Exercise directions:
Copy out the material below word for word, from the first line to the last, and leave out the pictures.

Recorded information:
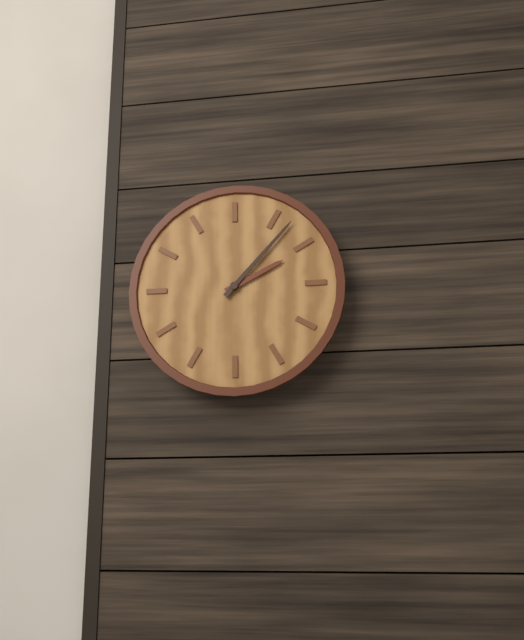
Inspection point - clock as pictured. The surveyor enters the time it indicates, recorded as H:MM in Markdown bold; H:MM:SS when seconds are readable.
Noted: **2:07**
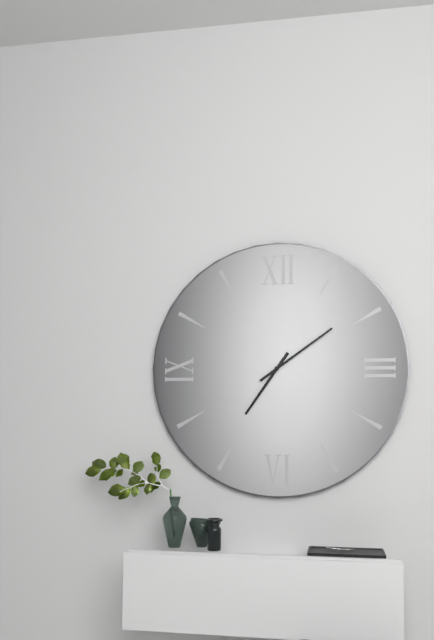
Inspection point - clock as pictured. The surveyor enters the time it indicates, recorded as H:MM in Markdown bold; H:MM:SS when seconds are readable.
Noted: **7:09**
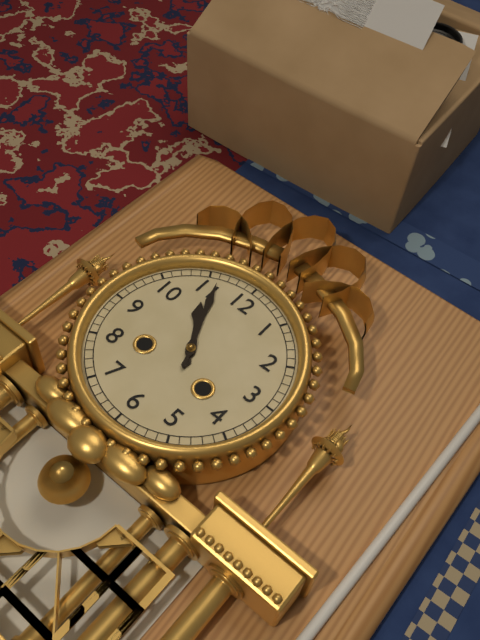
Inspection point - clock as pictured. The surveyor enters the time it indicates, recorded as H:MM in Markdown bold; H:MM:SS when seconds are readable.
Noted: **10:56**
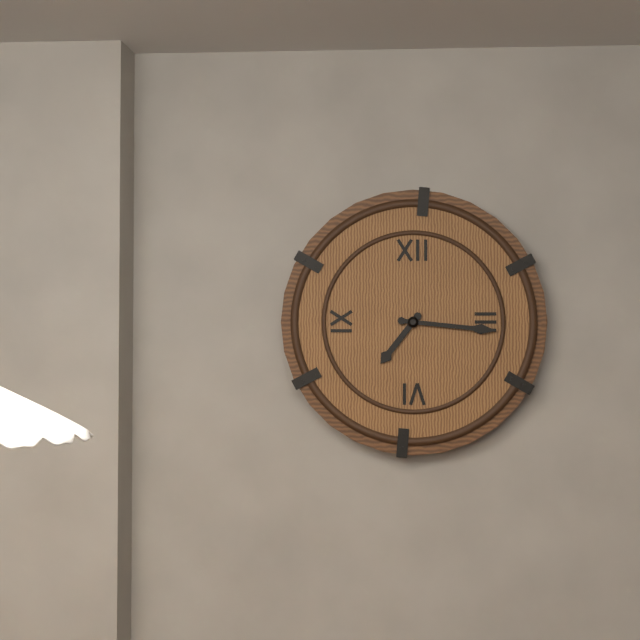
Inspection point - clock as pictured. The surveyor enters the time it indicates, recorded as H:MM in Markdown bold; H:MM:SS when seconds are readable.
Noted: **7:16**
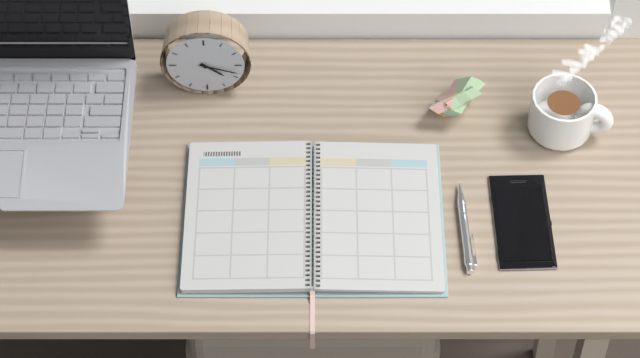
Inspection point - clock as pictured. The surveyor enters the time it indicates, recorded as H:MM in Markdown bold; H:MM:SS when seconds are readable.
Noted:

Answer to this task:
Inspection point - clock as pictured. The surveyor enters the time it indicates, recorded as H:MM in Markdown bold; H:MM:SS when seconds are readable.
Noted: **2:07**
Inspection point - clock as pictured. The surveyor enters the time it indicates, recorded as H:MM in Markdown bold; H:MM:SS when seconds are readable.
Noted: **7:09**
Inspection point - clock as pictured. The surveyor enters the time it indicates, recorded as H:MM in Markdown bold; H:MM:SS when seconds are readable.
Noted: **10:56**
Inspection point - clock as pictured. The surveyor enters the time it indicates, recorded as H:MM in Markdown bold; H:MM:SS when seconds are readable.
Noted: **7:16**
Inspection point - clock as pictured. The surveyor enters the time it indicates, recorded as H:MM in Markdown bold; H:MM:SS when seconds are readable.
Noted:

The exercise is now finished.